You also need to work to make sure that each node sees the others as valuable. I talked about economic ways of doing that in my last post, but there’s an even more fundamental tool available: increasing the bandwidth of social communication. Basically, increasing empathy. If you really empathized with the fingernails – or the laid off worker – you’d think twice about cutting them out.

How do you increase empathy? By actually paying attention to how humans communicate. In the real world, we meet each others’ eyes. We have facial expressions. We have moods, and body language, and tone of voice. It’s kind of shocking that it took so many decades for online games to realize that dancing was an important way for players to express their personalities, given that little kids figure it out around age three.

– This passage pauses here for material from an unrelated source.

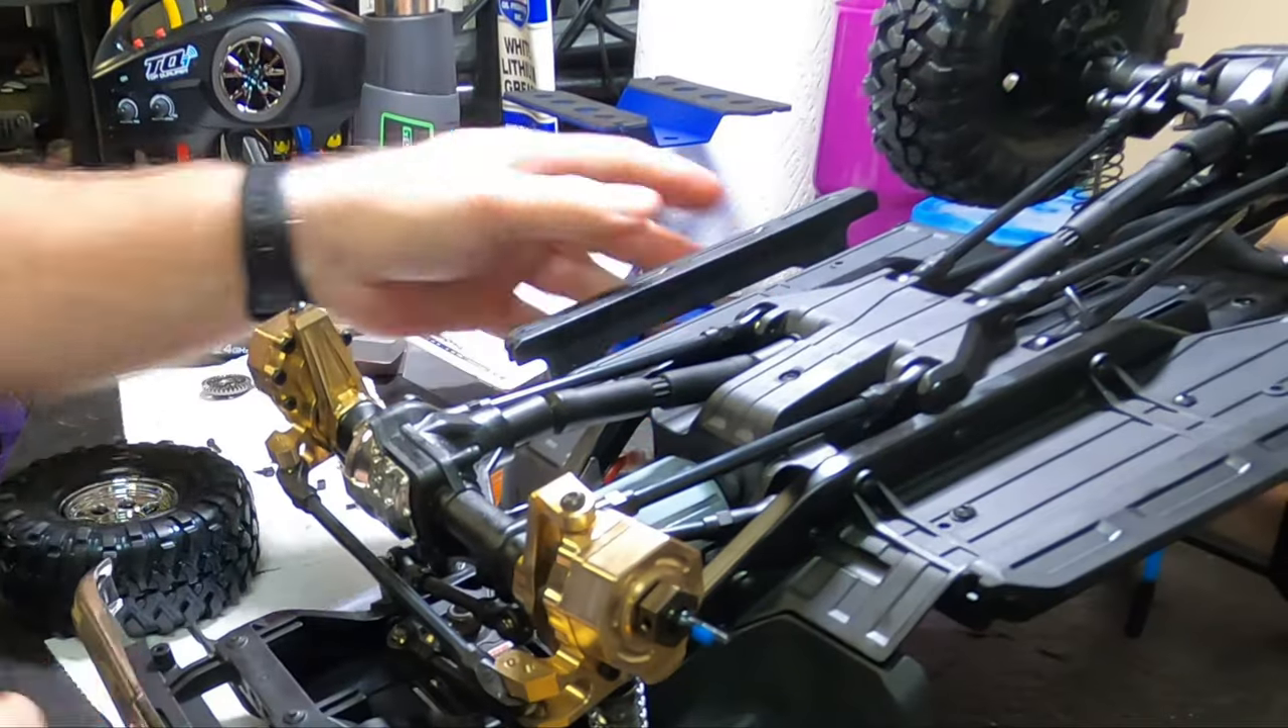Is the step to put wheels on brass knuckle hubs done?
No.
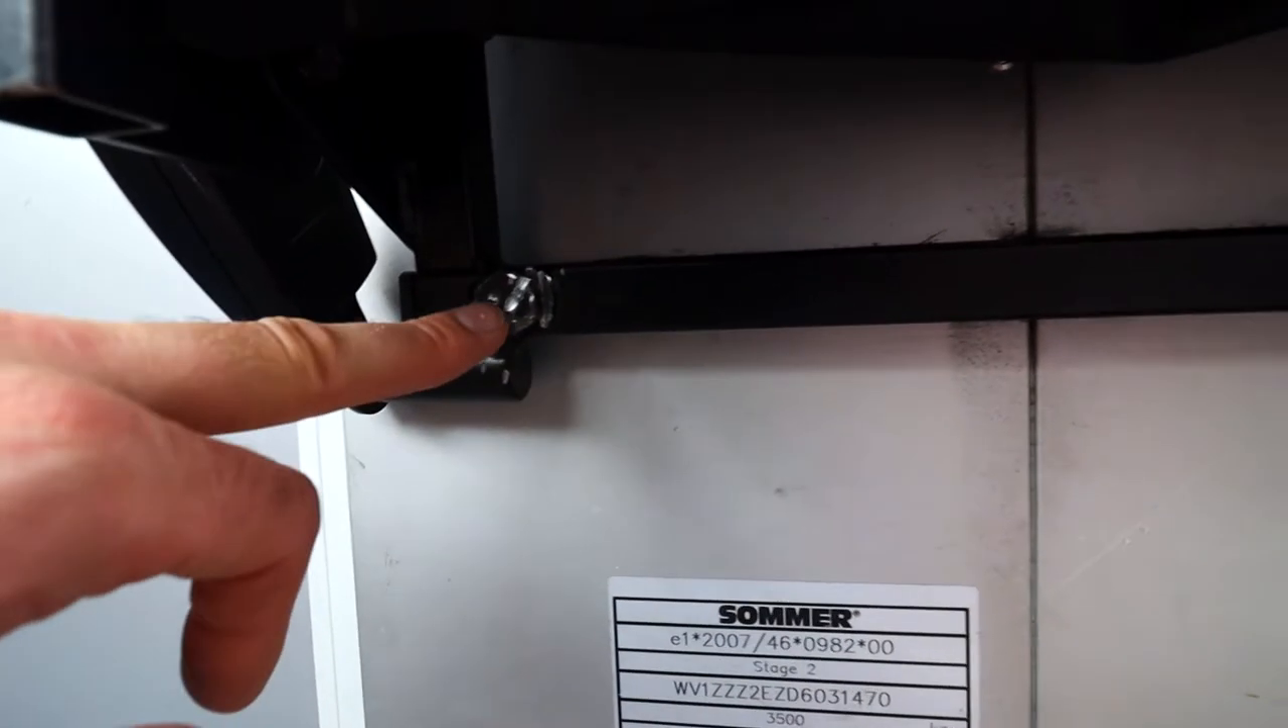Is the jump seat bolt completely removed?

The simple fact is: networks are stronger when they are not homogeneous. Our body is stronger because we have both livers and neurons, and yes, fingernails. We’d be awfully easy to kill if we were just a nervous system, just like an economy with only one industry is more vulnerable to collapse, or a field of only one monoculture crop is more susceptible to disease.

In the end, good social design is about good society design. That’s what underlies the buzzword, and why it’s so sad that the word “social” gets reduced to mindless clicking or dark patterns on a social media site.

Diversity of people and of play makes for a more robust society, a more enduring community, in every way. That’s good for us as a business. More importantly, it’s better for players. It makes for an online world that doesn’t chase you out or make you feel insignificant or unwanted. A world where you can pursue your own dream.

From up close, from where we stand, we cannot see the shape of the whole. My hope is that by playing in a world like this, players come to realize the interconnectedness of all things. Take the step back, and you can see it all as a tapestry where every person is an important thread in the weave. And that tapestry, I can tell you, is beautiful.